#### [SOURCE INFORMATION]
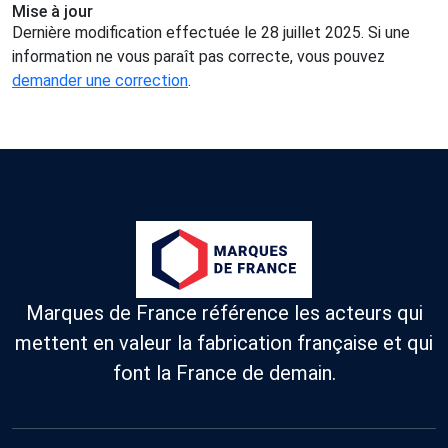
Mise à jour
Dernière modification effectuée le 28 juillet 2025. Si une
information ne vous paraît pas correcte, vous pouvez
demander une correction
.
Marques de France référence les acteurs qui
mettent en valeur la fabrication française et qui
font la France de demain.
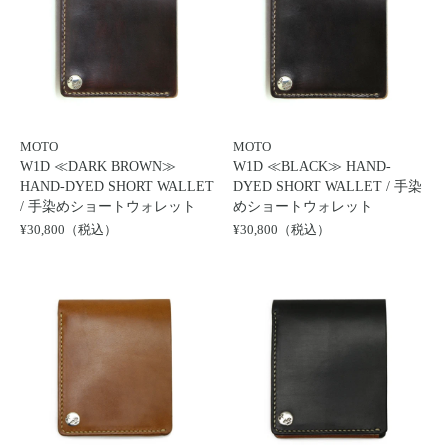
MOTO
MOTO
W1D ≪DARK BROWN≫
W1D ≪BLACK≫ HAND-
HAND-DYED SHORT WALLET
DYED SHORT WALLET / 手染
/ 手染めショートウォレット
めショートウォレット
¥30,800（税込）
¥30,800（税込）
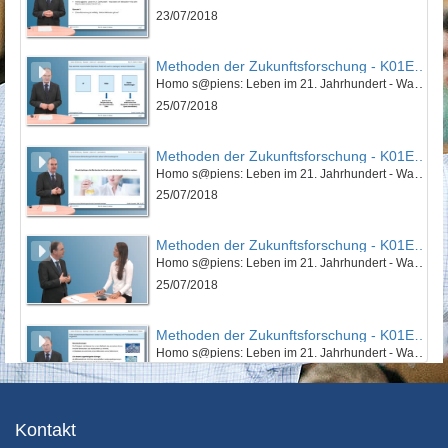
23/07/2018
Methoden der Zukunftsforschung - K01E01 - Einführung in die Methoden der Zukunftsforschung - Teil 02
Homo s@piens: Leben im 21. Jahrhundert - Was bleibt vom Menschen? Wie sieht Ray Kurzweil unsere Zukunft? (I)
25/07/2018
Methoden der Zukunftsforschung - K01E01 - Einführung in die Methoden der Zukunftsforschung - Teil 03
Homo s@piens: Leben im 21. Jahrhundert - Was bleibt vom Menschen? Wie sieht Ray Kurzweil unsere Zukunft? (I)
25/07/2018
Methoden der Zukunftsforschung - K01E01 - Einführung in die Methoden der Zukunftsforschung - Nachgefragt
Homo s@piens: Leben im 21. Jahrhundert - Was bleibt vom Menschen? Wie sieht Ray Kurzweil unsere Zukunft? (I)
25/07/2018
Methoden der Zukunftsforschung - K01E02 - Einführung in die Methoden der Zukunftsforschung - Teil 01
Homo s@piens: Leben im 21. Jahrhundert - Was bleibt vom Menschen? Wie sieht Ray Kurzweil unsere Zukunft? (II)
25/07/2018
Methoden der Zukunftsforschung - K01E02 - Einführung in die Methoden der Zukunftsforschung - Teil 02
Kontakt
Homo s@piens: Leben im 21. Jahrhundert - Was bleibt vom Menschen? Wie sieht Ray Kurzweil unsere Zukunft? (II)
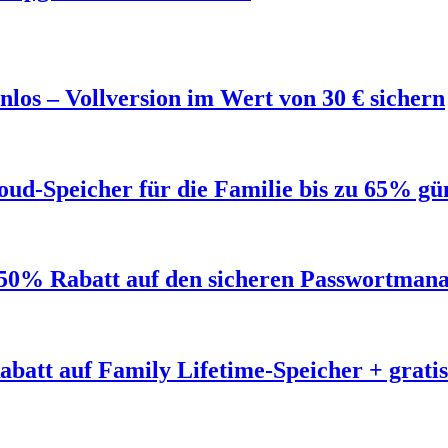
los – Vollversion im Wert von 30 € sichern
ud-Speicher für die Familie bis zu 65% gü
50% Rabatt auf den sicheren Passwortmana
abatt auf Family Lifetime-Speicher + grat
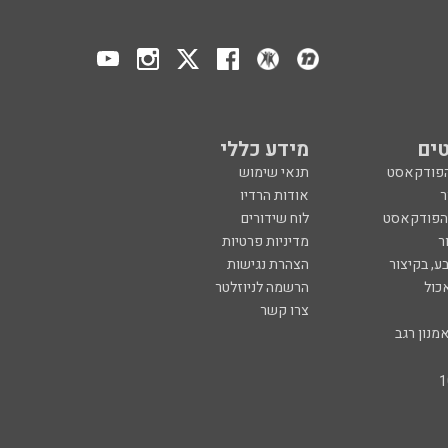
ים
מידע כללי
הפודקאסט
תנאי שימוש
ר
אודות הרדיו
 הפודקאסט
לוח שידורים
ר
מדיניות פרטיות
ע, בקיצור
הצהרת נגישות
כול
הרשמה לניוזלטר
צרו קשר
מנון רגב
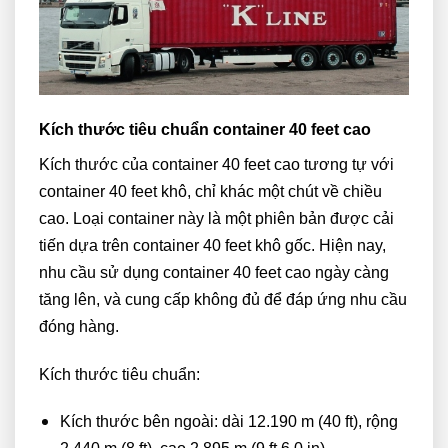
Kích thước tiêu chuẩn container 40 feet cao
Kích thước của container 40 feet cao tương tự với
container 40 feet khô, chỉ khác một chút về chiều
cao. Loại container này là một phiên bản được cải
tiến dựa trên container 40 feet khô gốc. Hiện nay,
nhu cầu sử dụng container 40 feet cao ngày càng
tăng lên, và cung cấp không đủ để đáp ứng nhu cầu
đóng hàng.
Kích thước tiêu chuẩn:
Kích thước bên ngoài: dài 12.190 m (40 ft), rộng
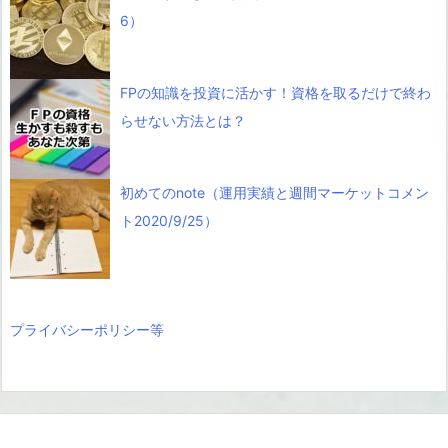
6）
FPの知識を投資に活かす！資格を取るだけで終わ
らせない方法とは？
初めてのnote（運用実績と週間マーケットコメン
ト2020/9/25）
プライバシーポリシー等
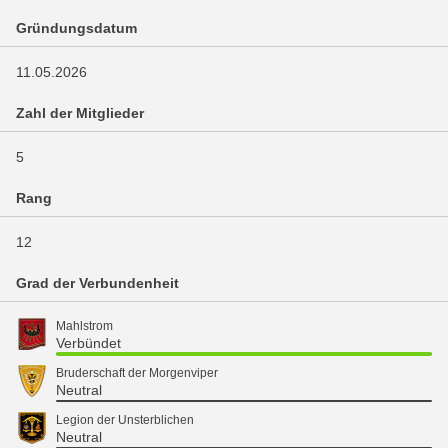
Gründungsdatum
11.05.2026
Zahl der Mitglieder
5
Rang
12
Grad der Verbundenheit
Mahlstrom
Verbündet
Bruderschaft der Morgenviper
Neutral
Legion der Unsterblichen
Neutral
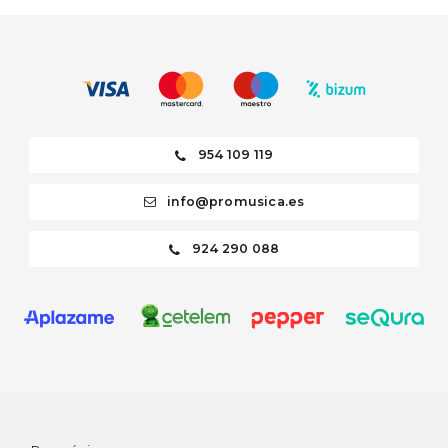
954 109 119
info@promusica.es
924 290 088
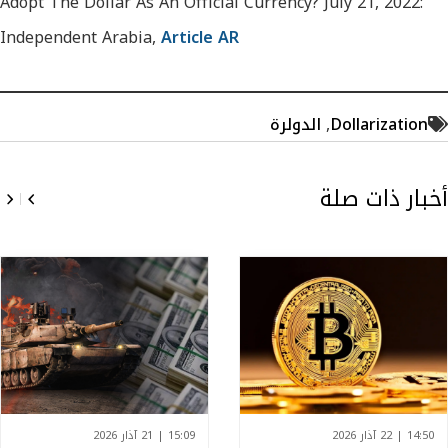
Adopt The Dollar As An Official Currency? July 21, 2022:
Independent Arabia,
Article AR
Dollarization
,
الدولرة
أخبار ذات صلة
14:50 | 22 آذار 2026
15:09 | 21 آذار 2026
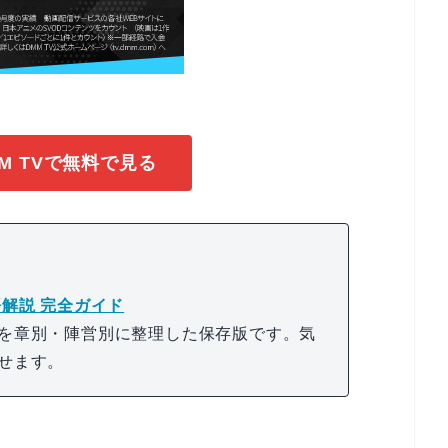
M TVで無料で見る
解説 完全ガイド
を章別・陣営別に整理した保存版です。気
せます。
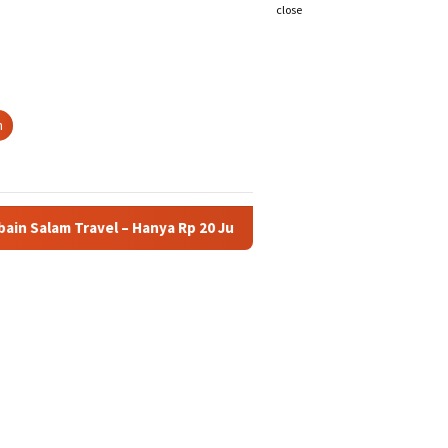
close
h
avel – Hanya Rp 20 Juta (Keberangkatan 1 Oktober 2025)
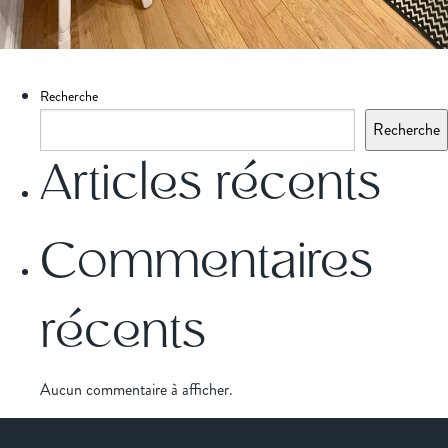
Recherche
Recherche
Articles récents
Commentaires
récents
Aucun commentaire à afficher.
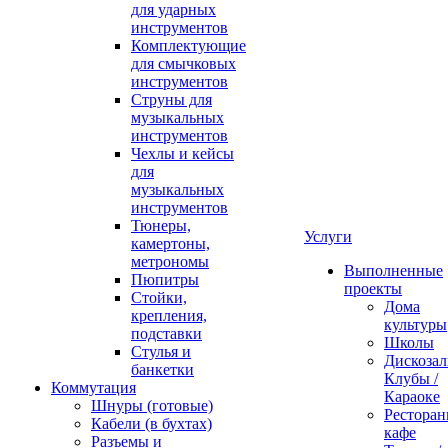
для ударных
инструментов
Комплектующие
для смычковых
инструментов
Струны для
музыкальных
инструментов
Чехлы и кейсы
для
музыкальных
инструментов
Тюнеры,
Услуги
камертоны,
метрономы
Выполненные
Пюпитры
проекты
Стойки,
Дома
крепления,
культуры
подставки
Школы
Стулья и
Дискозал
банкетки
Клубы /
Коммутация
Караоке
Шнуры (готовые)
Ресторан
Кабели (в бухтах)
кафе
Разъемы и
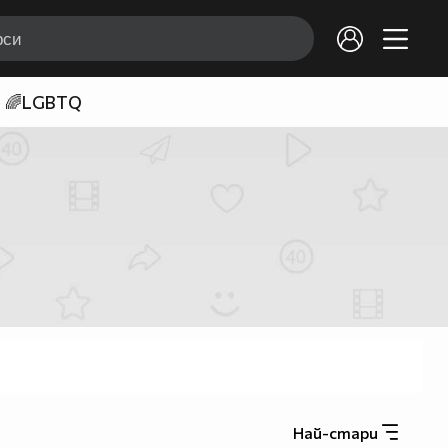
🌈LGBTQ
Най-стари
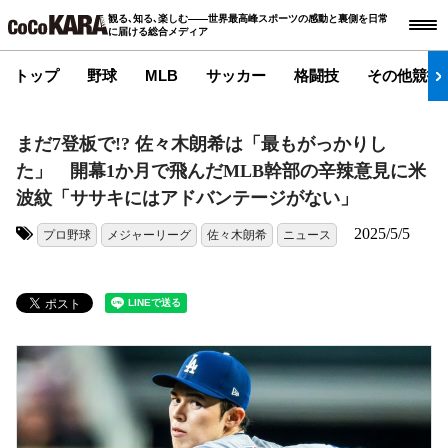
観る､知る､楽しむ――世界最高峰スポーツの感動と裏側を日常
に届ける総合メディア
トップ
野球
MLB
サッカー
格闘技
その他競技
まだ7登板で!? 佐々木朗希は「最もがっかりし
た」 開幕1か月で飛んだMLB幹部の辛辣意見に米
波紋「ササキにはアドバンテージがない」
2025/5/5
プロ野球
メジャーリーグ
佐々木朗希
ニュース
タグ:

#### [WHAT THE TASK ASKS]
Copy the lines above exactly. Do not include pictures.

#### [SOLUTION TO THIS TASK]
Mise à jour
Dernière modification effectuée le 28 juillet 2025. Si une
information ne vous paraît pas correcte, vous pouvez
demander une correction
.
Marques de France référence les acteurs qui
mettent en valeur la fabrication française et qui
font la France de demain.
MOTO
MOTO
W1D ≪DARK BROWN≫
W1D ≪BLACK≫ HAND-
HAND-DYED SHORT WALLET
DYED SHORT WALLET / 手染
/ 手染めショートウォレット
めショートウォレット
¥30,800（税込）
¥30,800（税込）
23/07/2018
Methoden der Zukunftsforschung - K01E01 - Einführung in die Methoden der Zukunftsforschung - Teil 02
Homo s@piens: Leben im 21. Jahrhundert - Was bleibt vom Menschen? Wie sieht Ray Kurzweil unsere Zukunft? (I)
25/07/2018
Methoden der Zukunftsforschung - K01E01 - Einführung in die Methoden der Zukunftsforschung - Teil 03
Homo s@piens: Leben im 21. Jahrhundert - Was bleibt vom Menschen? Wie sieht Ray Kurzweil unsere Zukunft? (I)
25/07/2018
Methoden der Zukunftsforschung - K01E01 - Einführung in die Methoden der Zukunftsforschung - Nachgefragt
Homo s@piens: Leben im 21. Jahrhundert - Was bleibt vom Menschen? Wie sieht Ray Kurzweil unsere Zukunft? (I)
25/07/2018
Methoden der Zukunftsforschung - K01E02 - Einführung in die Methoden der Zukunftsforschung - Teil 01
Homo s@piens: Leben im 21. Jahrhundert - Was bleibt vom Menschen? Wie sieht Ray Kurzweil unsere Zukunft? (II)
25/07/2018
Methoden der Zukunftsforschung - K01E02 - Einführung in die Methoden der Zukunftsforschung - Teil 02
Kontakt
Homo s@piens: Leben im 21. Jahrhundert - Was bleibt vom Menschen? Wie sieht Ray Kurzweil unsere Zukunft? (II)
los – Vollversion im Wert von 30 € sichern
ud-Speicher für die Familie bis zu 65% gü
50% Rabatt auf den sicheren Passwortmana
abatt auf Family Lifetime-Speicher + grat
ים
מידע כללי
הפודקאסט
תנאי שימוש
ר
אודות הרדיו
 הפודקאסט
לוח שידורים
ר
מדיניות פרטיות
ע, בקיצור
הצהרת נגישות
כול
הרשמה לניוזלטר
צרו קשר
מנון רגב
Kích thước tiêu chuẩn container 40 feet cao
Kích thước của container 40 feet cao tương tự với
container 40 feet khô, chỉ khác một chút về chiều
cao. Loại container này là một phiên bản được cải
tiến dựa trên container 40 feet khô gốc. Hiện nay,
nhu cầu sử dụng container 40 feet cao ngày càng
tăng lên, và cung cấp không đủ để đáp ứng nhu cầu
đóng hàng.
Kích thước tiêu chuẩn:
Kích thước bên ngoài: dài 12.190 m (40 ft), rộng
6）
FPの知識を投資に活かす！資格を取るだけで終わ
らせない方法とは？
初めてのnote（運用実績と週間マーケットコメン
ト2020/9/25）
プライバシーポリシー等
Gründungsdatum
11.05.2026
Zahl der Mitglieder
5
Rang
12
Grad der Verbundenheit
Mahlstrom
Verbündet
Bruderschaft der Morgenviper
Neutral
Legion der Unsterblichen
Neutral
954 109 119
info@promusica.es
924 290 088
Adopt The Dollar As An Official Currency? July 21, 2022:
Independent Arabia,
Article AR
Dollarization
,
الدولرة
أخبار ذات صلة
14:50 | 22 آذار 2026
15:09 | 21 آذار 2026
M TVで無料で見る
解説 完全ガイド
を章別・陣営別に整理した保存版です。気
せます。
close
h
avel – Hanya Rp 20 Juta (Keberangkatan 1 Oktober 2025)
Recherche
Recherche
Articles récents
Commentaires
récents
Aucun commentaire à afficher.
для ударных
инструментов
Комплектующие
для смычковых
инструментов
Струны для
музыкальных
инструментов
Чехлы и кейсы
для
музыкальных
инструментов
Тюнеры,
Услуги
камертоны,
метрономы
Выполненные
Пюпитры
проекты
Стойки,
Дома
крепления,
культуры
подставки
Школы
Стулья и
Дискозал
банкетки
Клубы /
Коммутация
Караоке
Шнуры (готовые)
Ресторан
Кабели (в бухтах)
кафе
Разъемы и
🌈LGBTQ
Най-стари
観る､知る､楽しむ――世界最高峰スポーツの感動と裏側を日常
に届ける総合メディア
トップ
野球
MLB
サッカー
格闘技
その他競技
まだ7登板で!? 佐々木朗希は「最もがっかりし
た」 開幕1か月で飛んだMLB幹部の辛辣意見に米
波紋「ササキにはアドバンテージがない」
2025/5/5
プロ野球
メジャーリーグ
佐々木朗希
ニュース
タグ:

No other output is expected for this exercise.